I have been doing it for about 6 weeks and have lost 15 lbs. and my BP is now ideal it also has improved my cholesterol number to the normal range.
My schedule for fasting is for 6pm to 12am.  So I don't eat breakfast and eat a great noon lunch and have a dinner/supper and then nothing after 6pm till 12am noon the next day so a 18 fast and 6 hours to eat.  I eat anything and everything I want in those 6 hours.  I have more energy and feel better then I ever had.  
This program isn't a weight loss program but to improve your health.  Read about it and learn for yourself the health benefits.


----------



## C'est Moi (Sep 2, 2019)

Yes, a few posters here have tried the intermittent fasting; there are other threads about it.


----------



## street (Sep 3, 2019)

Thanks and sorry about duplicating.


----------



## fancicoffee13 (Oct 27, 2019)

street said:


> I was wondering if anyone has used the method of intermittent fasting?  If not familiar with it you should research/google and learn about this method for health reasons.  It isn't a weight loss program but you can lose weight using the method.
> I have been doing it for about 6 weeks and have lost 15 lbs. and my BP is now ideal it also has improved my cholesterol number to the normal range.
> My schedule for fasting is for 6pm to 12am.  So I don't eat breakfast and eat a great noon lunch and have a dinner/supper and then nothing after 6pm till 12am noon the next day so a 18 fast and 6 hours to eat.  I eat anything and everything I want in those 6 hours.  I have more energy and feel better then I ever had.
> This program isn't a weight loss program but to improve your health.  Read about it and learn for yourself the health benefits.

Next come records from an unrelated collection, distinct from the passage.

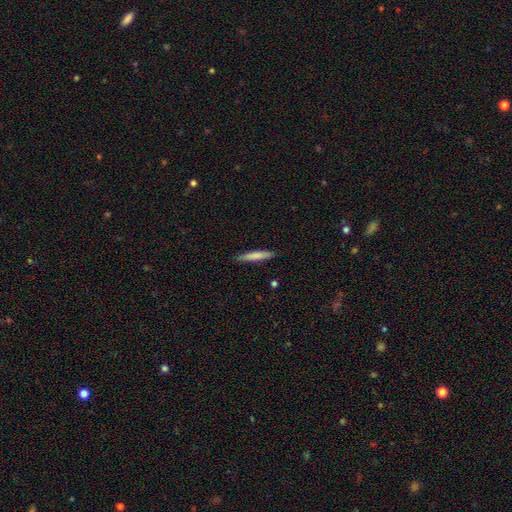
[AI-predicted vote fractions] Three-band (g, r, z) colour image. It shows a smooth galaxy with no disk features (76%) that is cigar-shaped (93%). Merging: none (89%).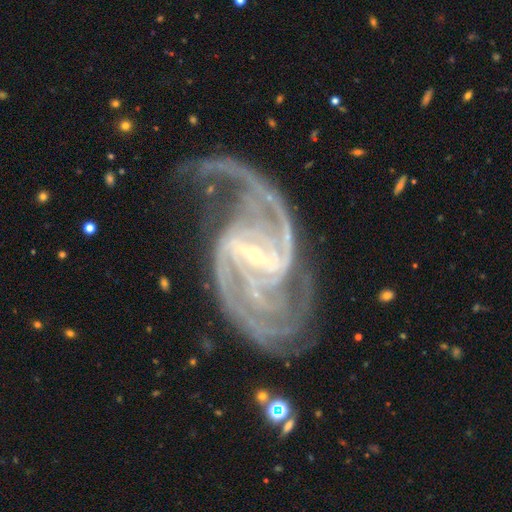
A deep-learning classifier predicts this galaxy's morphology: type=featured or disk (93%); edge-on=no (98%); bar=strong (64%); spiral arms=yes (99%); winding=medium (52%); arm count=2 (44%); bulge=small (83%); merging=none (58%).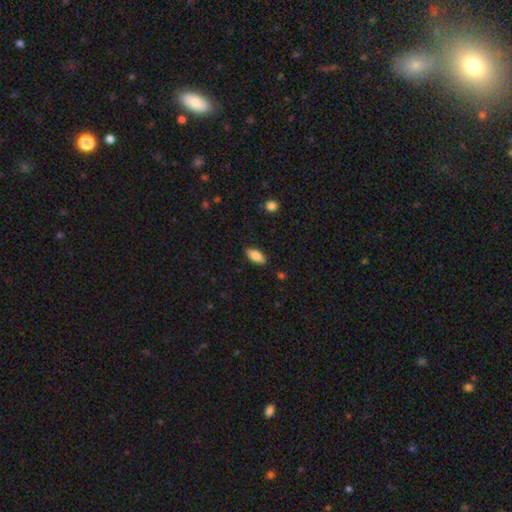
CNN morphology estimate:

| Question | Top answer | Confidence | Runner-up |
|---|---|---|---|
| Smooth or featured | smooth | 82% | featured or disk (11%) |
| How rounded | in between | 84% | cigar-shaped (13%) |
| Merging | none | 86% | minor disturbance (11%) |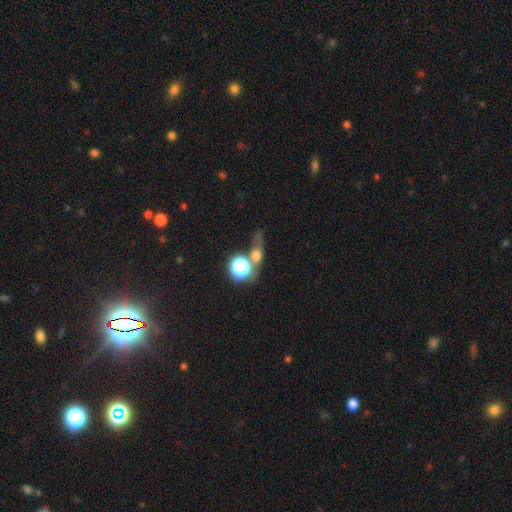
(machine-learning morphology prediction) type=smooth (56%); roundness=round (64%); merging=none (47%).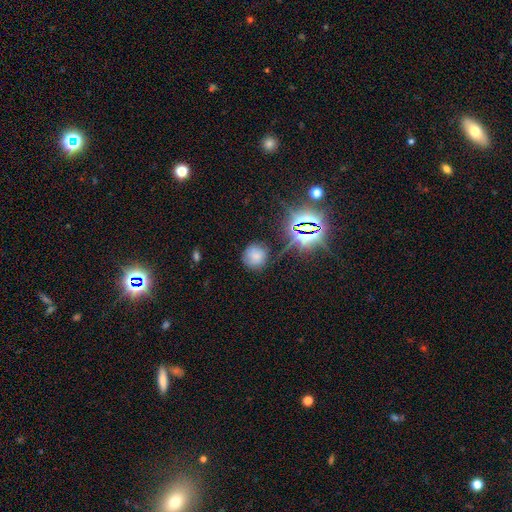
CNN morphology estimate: The model was most divided on "smooth or featured": smooth: 65%, star or artifact: 22%, featured or disk: 12%. More confident: how rounded — round (88%); merging — none (76%).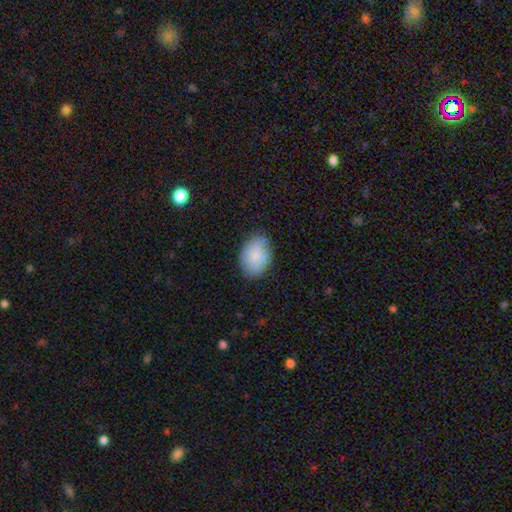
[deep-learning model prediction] smooth-or-featured: smooth: 80% | featured or disk: 13% | star or artifact: 7%
  how-rounded: in between: 80% | round: 19% | cigar-shaped: 1%
  merging: none: 78% | minor disturbance: 17% | major disturbance: 4% | merger: 1%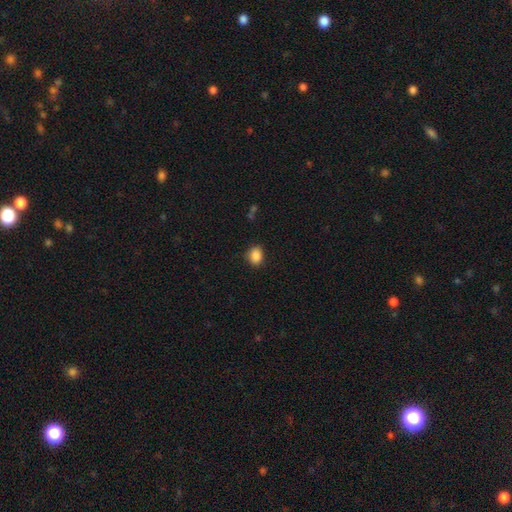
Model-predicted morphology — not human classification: Overall: smooth (88%). How rounded: in between (55%; round 44%). Merging: none (84%).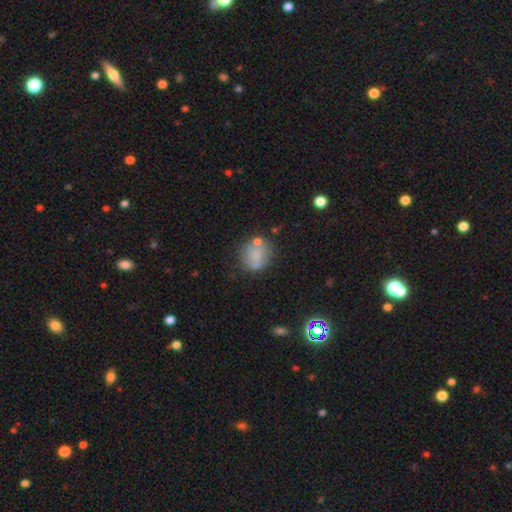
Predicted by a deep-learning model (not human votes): Smooth or featured? Predicted: smooth (p=0.66). How rounded? Predicted: round (p=0.73). Merging? Predicted: none (p=0.55).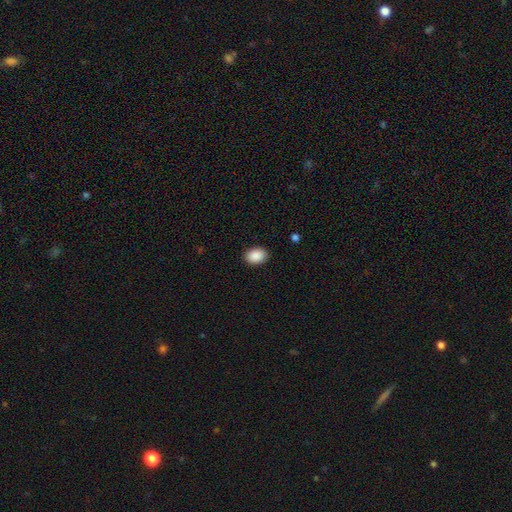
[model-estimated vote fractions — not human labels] smooth-or-featured: smooth: 90% | star or artifact: 7% | featured or disk: 3%
  how-rounded: in between: 80% | round: 19% | cigar-shaped: 1%
  merging: none: 90% | minor disturbance: 7% | major disturbance: 2% | merger: 1%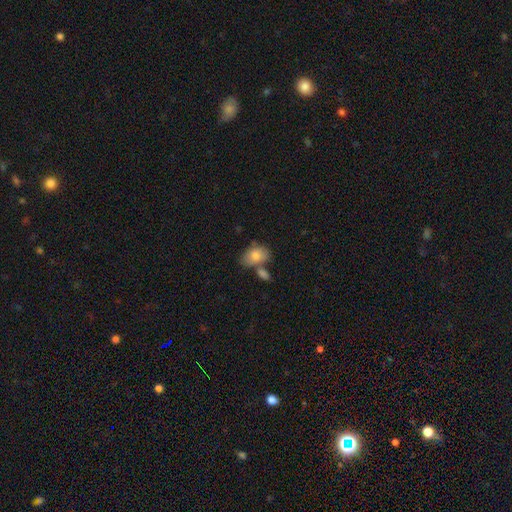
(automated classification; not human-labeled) The model was most divided on "merging": none: 47%, merger: 30%, minor disturbance: 17%, major disturbance: 6%. More confident: how rounded — in between (85%); smooth or featured — smooth (79%).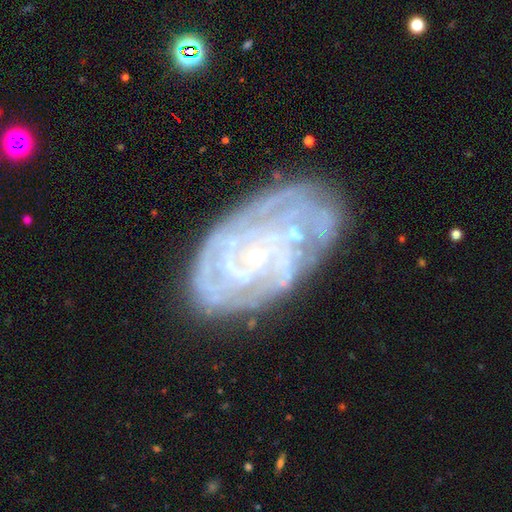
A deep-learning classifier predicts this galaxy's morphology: Smooth or featured? Predicted: featured or disk (p=0.85). Edge-on disk? Predicted: no (p=0.96). Bar? Predicted: no (p=0.69). Spiral arms? Predicted: yes (p=0.94). Spiral winding? Predicted: tight (p=0.77). Spiral arm count? Predicted: can't tell (p=0.34). Bulge size? Predicted: small (p=0.84). Merging? Predicted: none (p=0.68).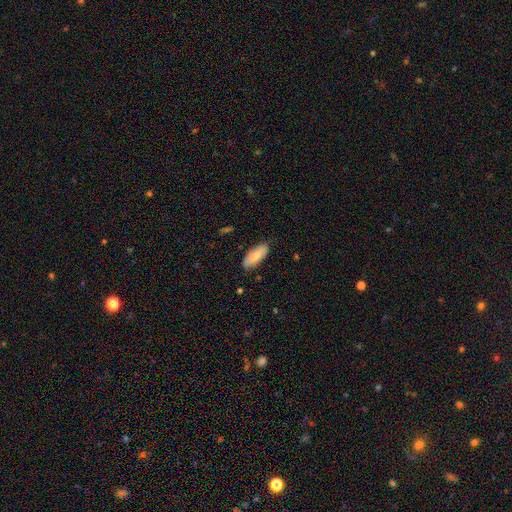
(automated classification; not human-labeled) The model was most divided on "smooth or featured": smooth: 78%, featured or disk: 16%, star or artifact: 5%. More confident: how rounded — in between (82%); merging — none (82%).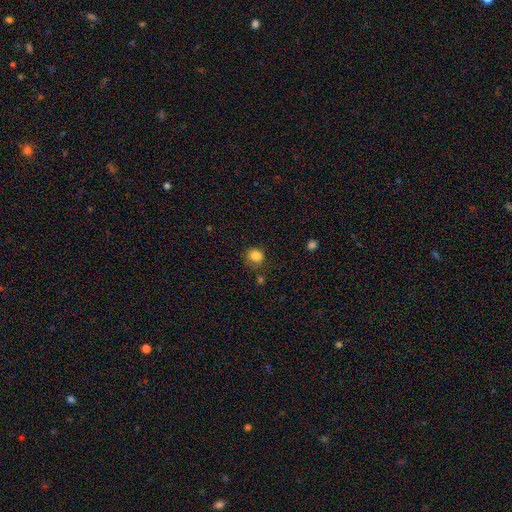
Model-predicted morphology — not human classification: Smooth or featured? smooth (84%)
How rounded? round (77%)
Merging? none (71%)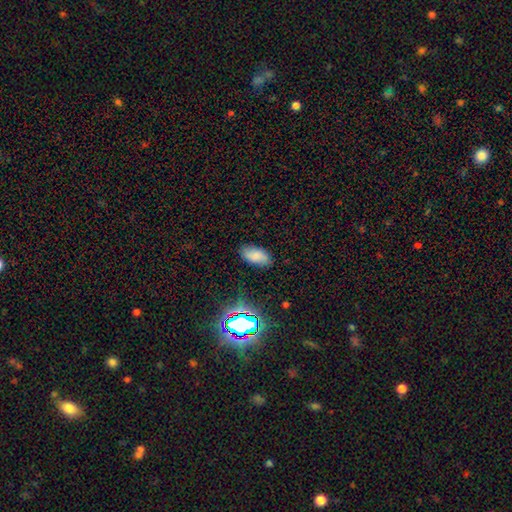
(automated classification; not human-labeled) Smooth or featured? smooth (75%)
How rounded? in between (93%)
Merging? none (82%)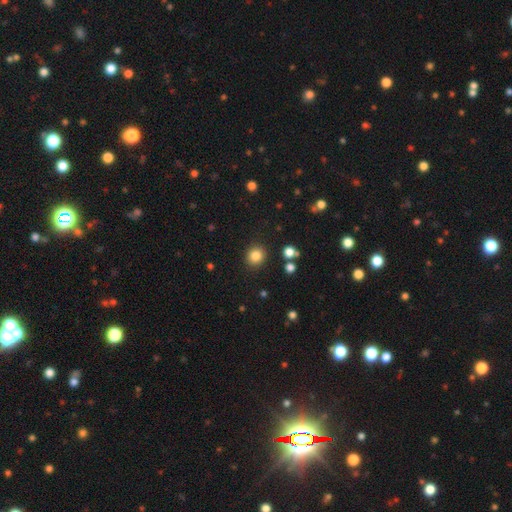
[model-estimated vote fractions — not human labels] Smooth or featured? Predicted: smooth (p=0.84). How rounded? Predicted: round (p=0.86). Merging? Predicted: none (p=0.89).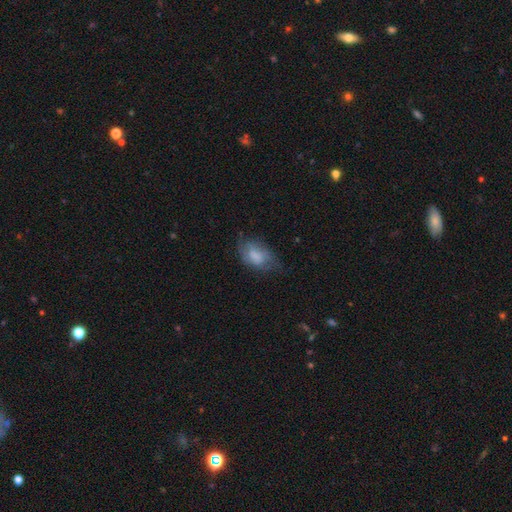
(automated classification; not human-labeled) This is likely a smooth galaxy (63%). How rounded: clearly in between (89%). Merging: possibly none (49%).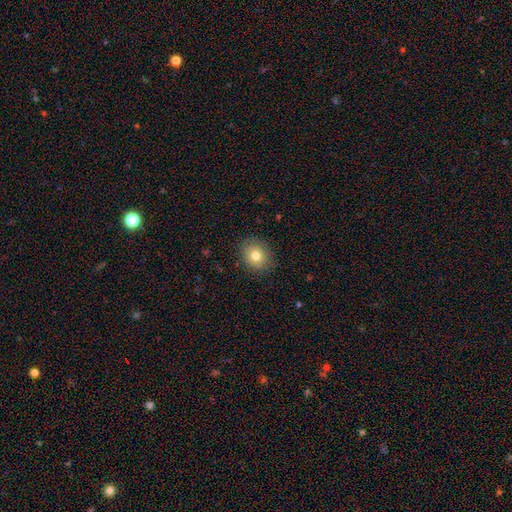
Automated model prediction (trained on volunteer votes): A smooth galaxy with no disk features (78%) that is round (70%).

Vote fractions:
- Smooth or featured? smooth: 78% / featured or disk: 11% / star or artifact: 11%
- How rounded? round: 70% / in between: 29% / cigar-shaped: 1%
- Merging? none: 88% / minor disturbance: 9% / major disturbance: 3% / merger: 1%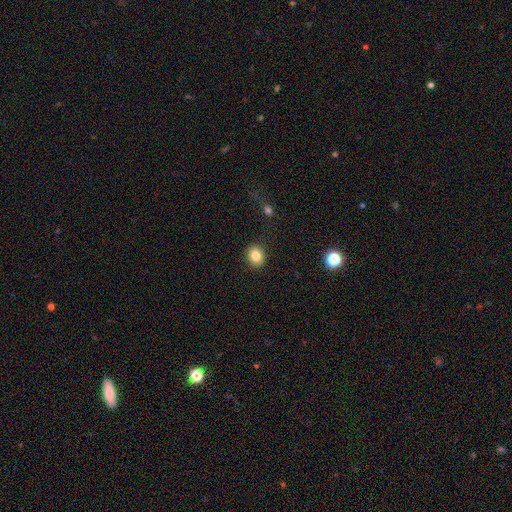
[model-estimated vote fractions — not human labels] smooth-or-featured: smooth: 83% | star or artifact: 10% | featured or disk: 6%
  how-rounded: round: 64% | in between: 35% | cigar-shaped: 1%
  merging: none: 89% | minor disturbance: 8% | major disturbance: 2% | merger: 1%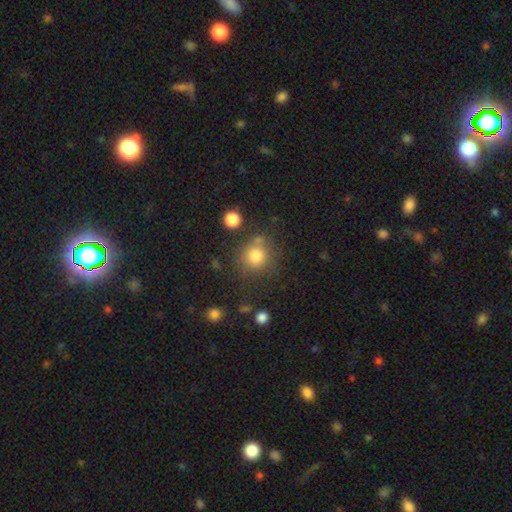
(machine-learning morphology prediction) The model was most divided on "merging": none: 71%, minor disturbance: 13%, merger: 11%, major disturbance: 6%. More confident: how rounded — round (90%); smooth or featured — smooth (81%).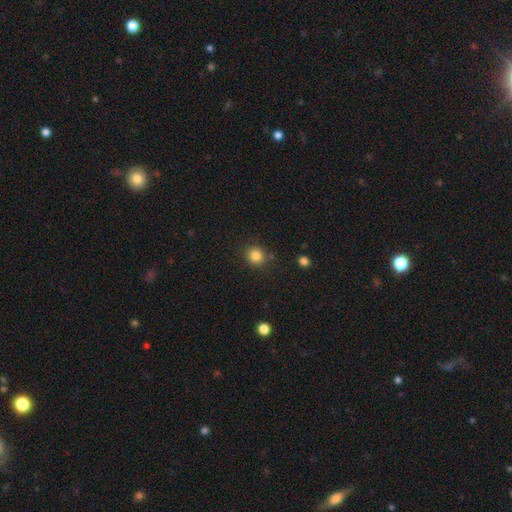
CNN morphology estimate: smooth-or-featured: smooth: 84% | star or artifact: 11% | featured or disk: 5%
  how-rounded: round: 86% | in between: 14% | cigar-shaped: 1%
  merging: none: 84% | minor disturbance: 9% | merger: 4% | major disturbance: 3%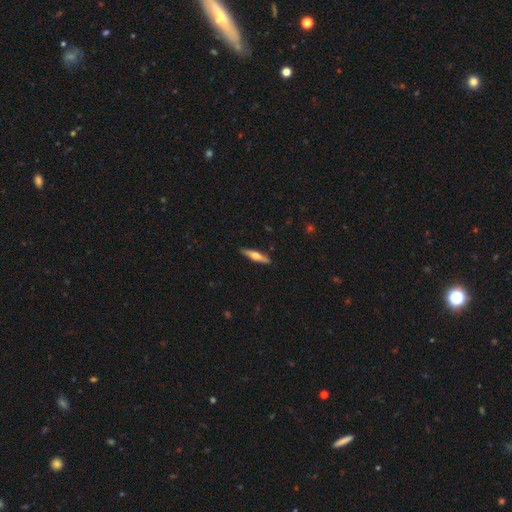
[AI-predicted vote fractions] Smooth or featured?
  - featured or disk: 50% *
  - smooth: 44%
  - star or artifact: 5%
Edge-on disk?
  - yes: 94% *
  - no: 6%
Merging?
  - none: 90% *
  - minor disturbance: 8%
  - major disturbance: 2%
  - merger: 1%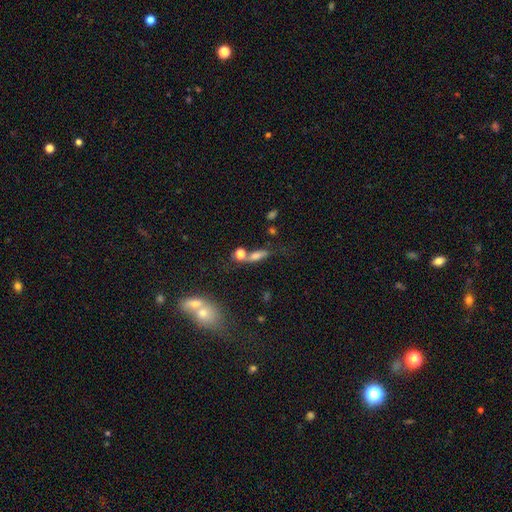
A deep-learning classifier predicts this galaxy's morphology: Smooth or featured? smooth (55%)
How rounded? in between (46%)
Merging? none (49%)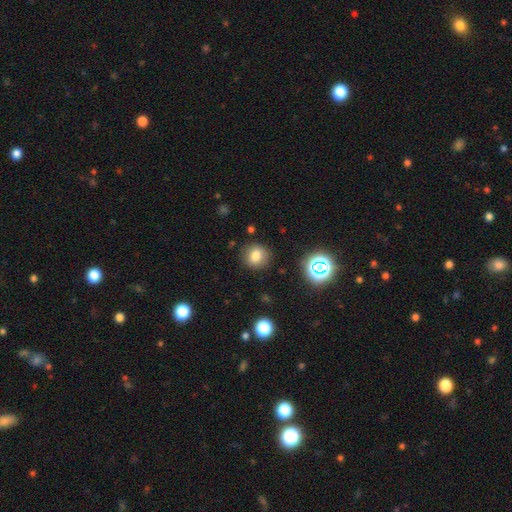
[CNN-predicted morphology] Overall: smooth (77%). How rounded: round (84%). Merging: none (86%).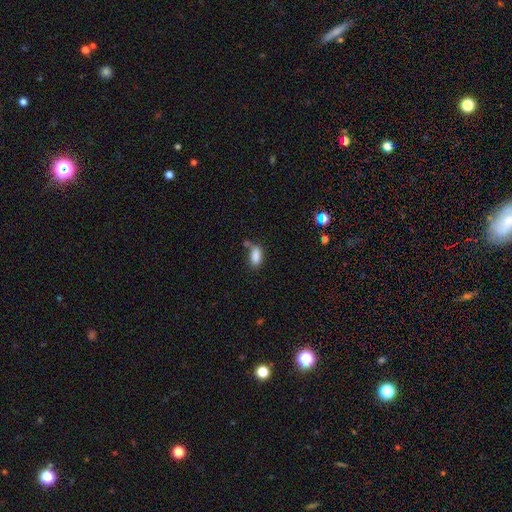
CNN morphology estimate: Q: Smooth or featured?
A: smooth (86%); runner-up: star or artifact (9%)
Q: How rounded?
A: in between (86%); runner-up: cigar-shaped (10%)
Q: Merging?
A: none (57%); runner-up: minor disturbance (20%)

I am having trouble loosing weight also.  I have heard about this but not tried it.  I will check into it seeing as though you have lost 15 pounds and had success with it.


----------



## debodun (Oct 28, 2019)

I try to avoid consuming meat on Fridays. Not always possible, though.


----------



## Dorthycsuttonll (Oct 28, 2019)

debodun said:


> I try to avoid consuming meat on Fridays. Not always possible, though.


I don't eat meat on Friday's either, what do you like to eat instead? I usually go for fish or shrimp!


----------



## Dorthycsuttonll (Oct 28, 2019)

street said:


> I was wondering if anyone has used the method of intermittent fasting?  If not familiar with it you should research/google and learn about this method for health reasons.  It isn't a weight loss program but you can lose weight using the method.
> I have been doing it for about 6 weeks and have lost 15 lbs. and my BP is now ideal it also has improved my cholesterol number to the normal range.
> My schedule for fasting is for 6pm to 12am.  So I don't eat breakfast and eat a great noon lunch and have a dinner/supper and then nothing after 6pm till 12am noon the next day so a 18 fast and 6 hours to eat.  I eat anything and everything I want in those 6 hours.  I have more energy and feel better then I ever had.
> This program isn't a weight loss program but to improve your health.  Read about it and learn for yourself the health benefits.


I do intermittent fasting as well, I have lost 40 lbs as of last December!


----------



## debodun (Oct 28, 2019)

Dorthycsuttonll said:


> I don't eat meat on Friday's either, what do you like to eat instead? I usually go for fish or shrimp!



I'm not a big fan of seafood. I might eat a salad or maybe a cheese sandwich, cereal, scrambled eggs or such.


----------



## Liberty (Oct 28, 2019)

debodun said:


> I try to avoid consuming meat on Fridays. Not always possible, though.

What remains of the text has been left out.